Currently considered symbols of elegance and femininity, high-heeled shoes were once strictly masculine accessories.
High-heeled shoes are now used only by women, but history shows us that it was not always so. In reality shoes with high heels were used by men in different periods of history. Although today we wear high heels for aesthetic reasons, in the past they were used for different motives.
In history, the height of the shoes comunicated the social class of the person who wore them.
It is not clear where the heels first appeared, but it is possible that they have been used by actors in ancient Greece. “Kothorni” was a type of footwear worn around the second century BC. They had high platforms made of wood or cork, 8-10 cm in height. The height of the shoes indicated the character’s social status or importance. In other words, the heels were not used for aesthetic reasons, but only by a professional group, such as the actors.
The heels then reappeared in the Middle Ages in Europe. During this time, both men and women used a type of footwear called “sandal”. The streets of medieval Europe cities were dirty and the shoes of that era were delicate and expensive. Therefore, to avoid wearing them down, men and women wore these sandals. While sandals were used because they were practical, another European footwear was used because it was symbolic.

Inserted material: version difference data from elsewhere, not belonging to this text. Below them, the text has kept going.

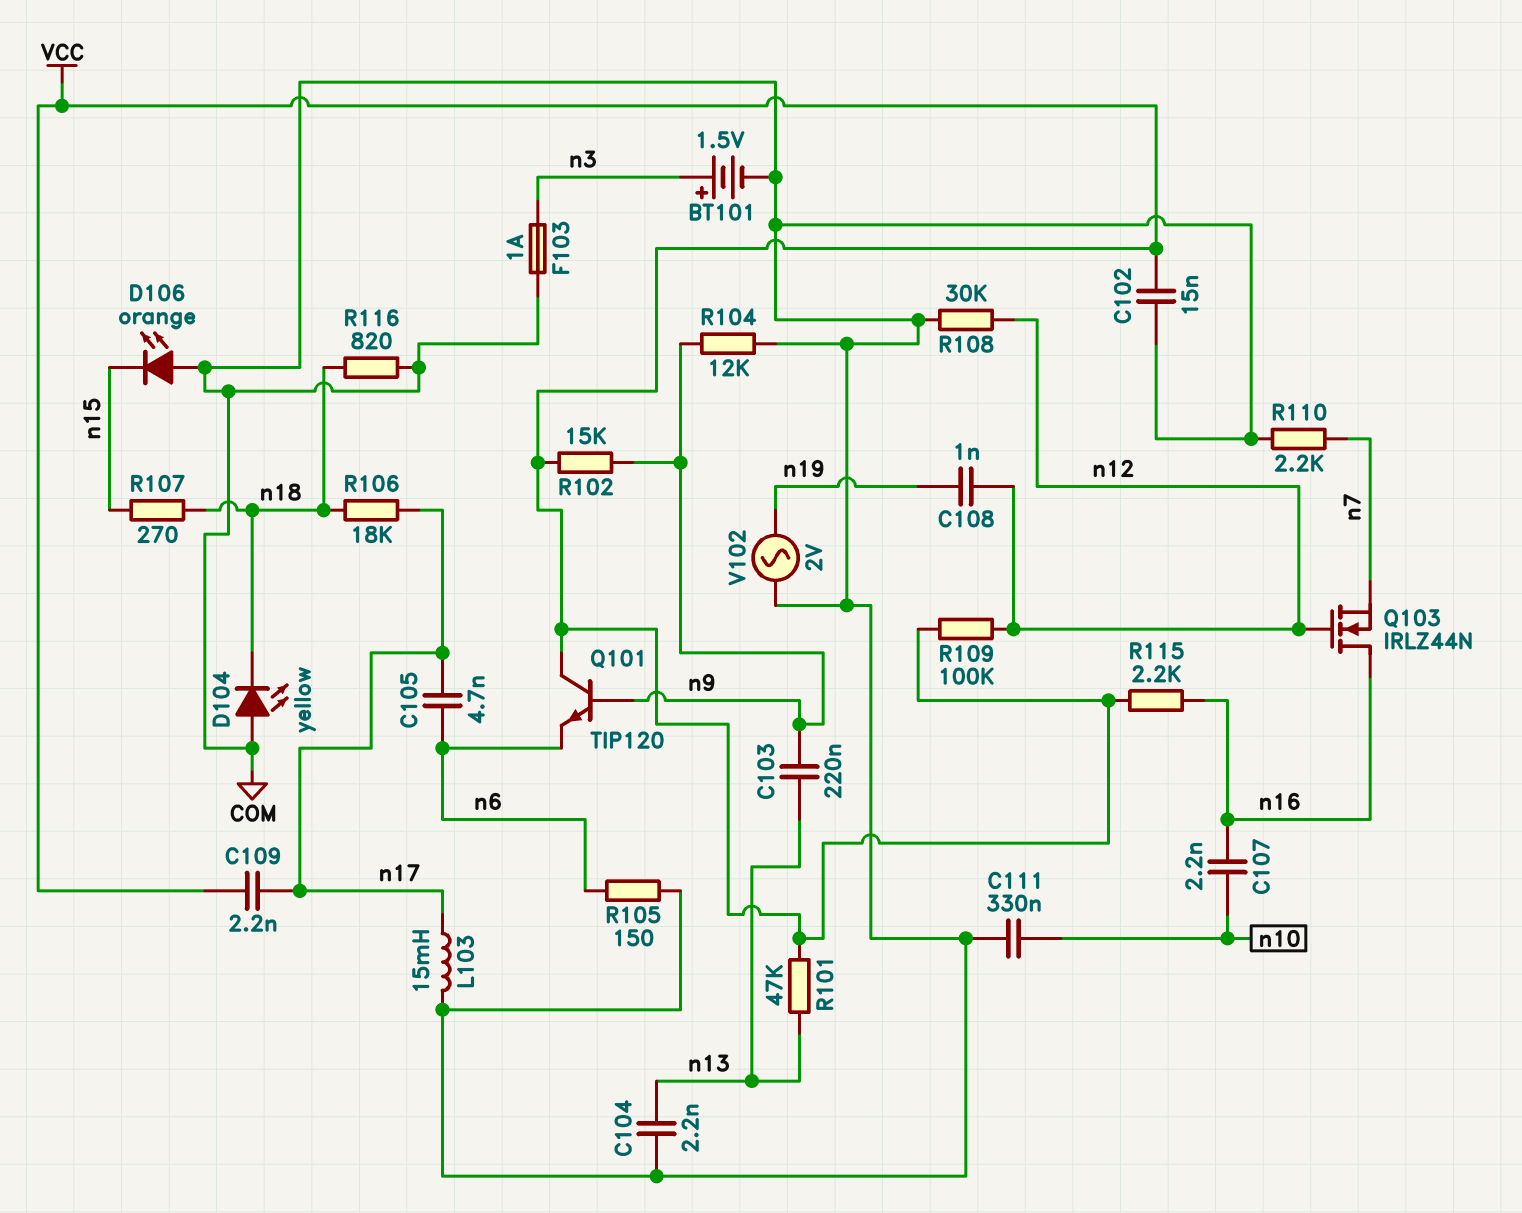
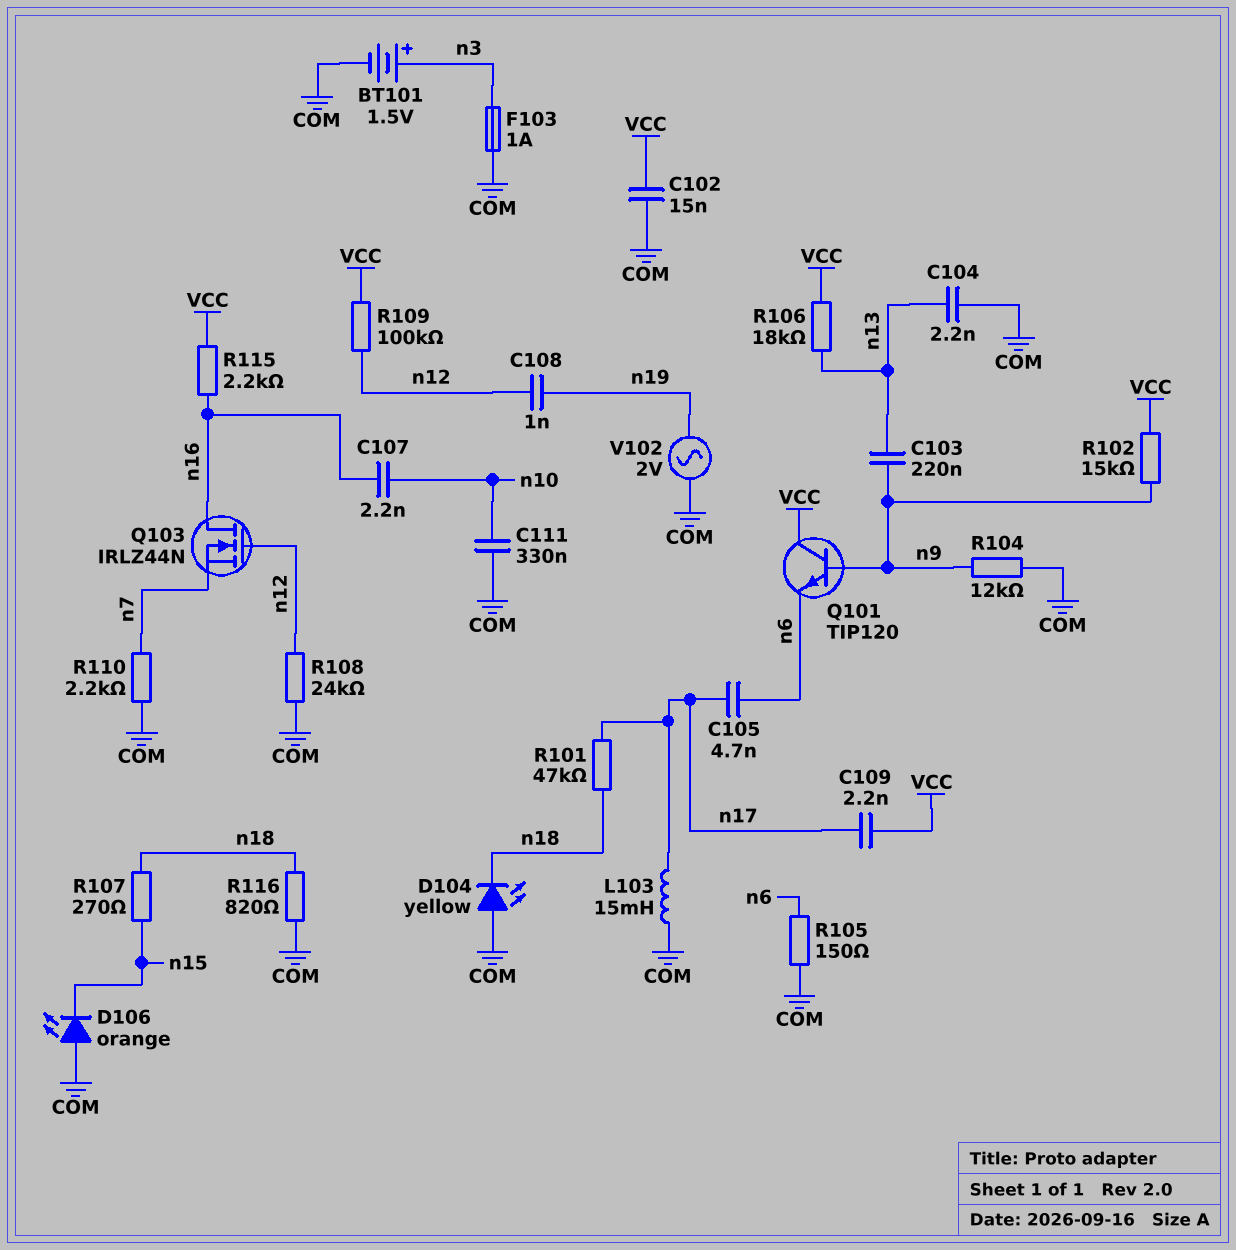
R101: 47k (VCC, n13) -> 47k (n17, n18)
R106: 18k (n17, n18) -> 18k (VCC, n13)
R108: 30k (COM, n12) -> 24k (COM, n12)

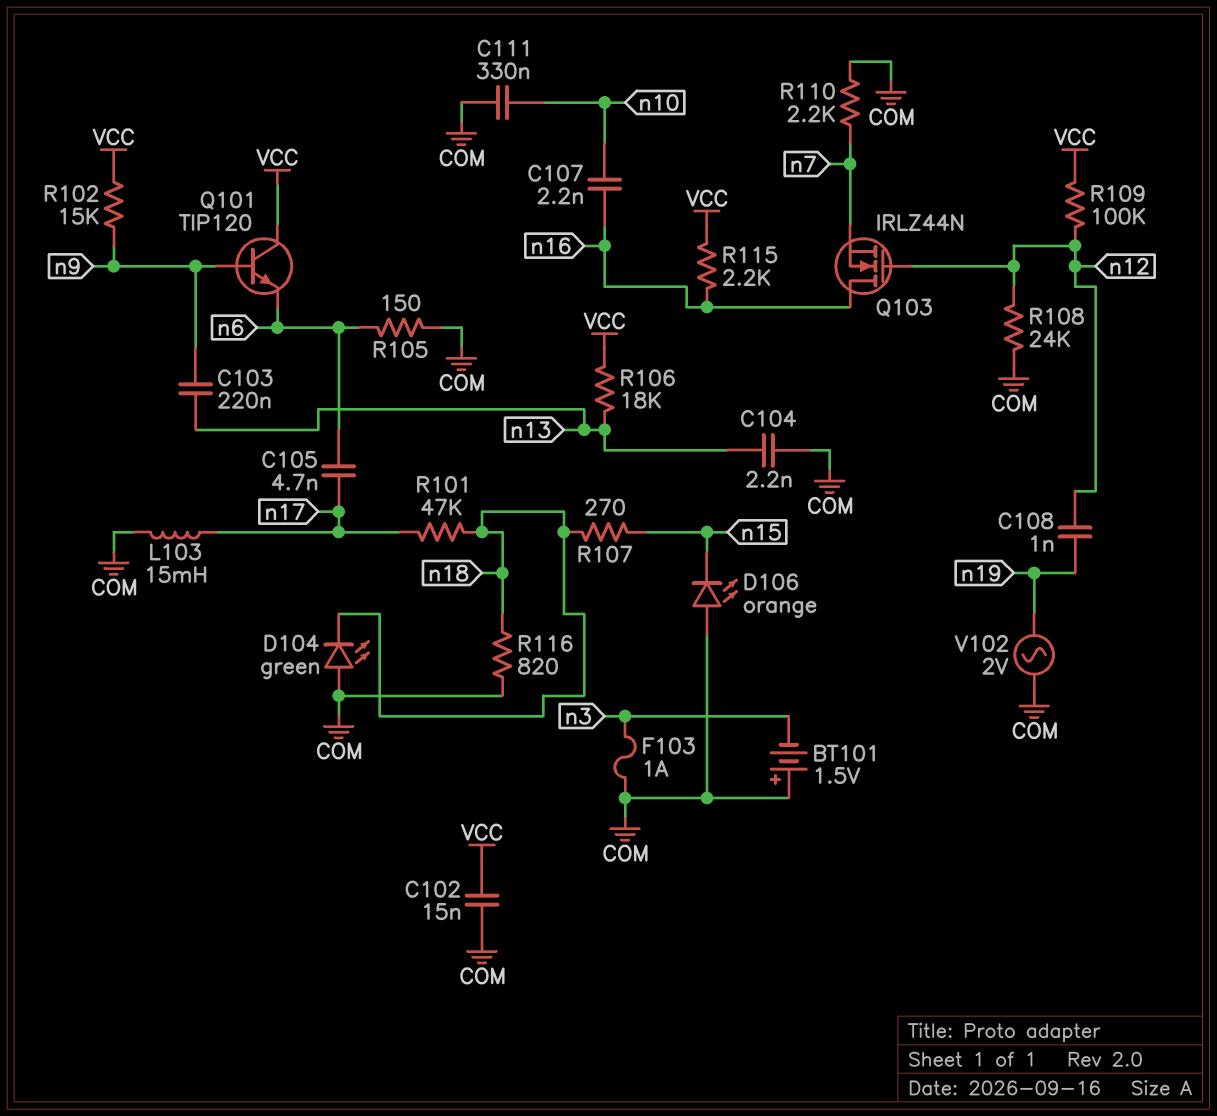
BT101: 1.5V (plus n3, minus COM) -> 1.5V (plus COM, minus n3)
C109: 2.2nF (VCC, n17) -> none
D104: LED yellow (A COM, K n18) -> LED green (A COM, K n18)
R104: 12k (COM, n9) -> none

Thus, ”chopines” was a type of shoe used by women in Venetian society between the fifteenth and seventeenth century. The taller they were, the higher the social status. Sometimes ”chopines” even reached 50cm in hight, and as we can imagine, were not that practical. So women needed to be helped in order to maintain balance. But wealth and social status was not only demonstrated by the height of the shoes, but also by the fact that these rich women had maids who helped them. The sandals and these chopines were some kind of platforms without heels.
To find the modern heels, we must leave behind the streets of medieval Europe and travel to eastern Persia. It is not known exactly when it started in Persia, but the inscriptions found on a ceramic pot suggests the Ninth Century.
At the end of the sixteenth century and early seventeenth century, many Persian diplomats were sent to Europe to obtain alliances against a common enemy: the Ottoman Empire. It is said that after meeting with the Persians, European aristocrats adopted the heels as a symbol of masculinity and social status.
In the eighteenth century, women also used heels, with a tendency for women to adopt the male fashion. This could be interpreted as an attempt to achieve equality and obtain power.
The male obsession for heels has ended in the eighteenth century, when there were various changes in their way of thinking and the way men dressed. A sober man began to wear austere clothes and an extravagant one used heels, makeup and an eccentric attire.
Among the most avid collectors and people who wore heels was King Louis XIV. Not only because the king loved luxury and fashion, but also because he was not that tall (1.63 m or 5.3 feet). Consequently, his shoes had heels of 10 centimeters. On them there were painted different battle scenes and the heels were always red.
It is curious that for a period of time women gave up on wearing heels because they were not practical. But the trend has returned in the second half of the nineteenth century.
Among the first groups of women that worn heels, the models who posed for magazines and stores stood out, because they were using heels to emphasize their silhouette. This could be the beginning of an association between heels and feminine beauty.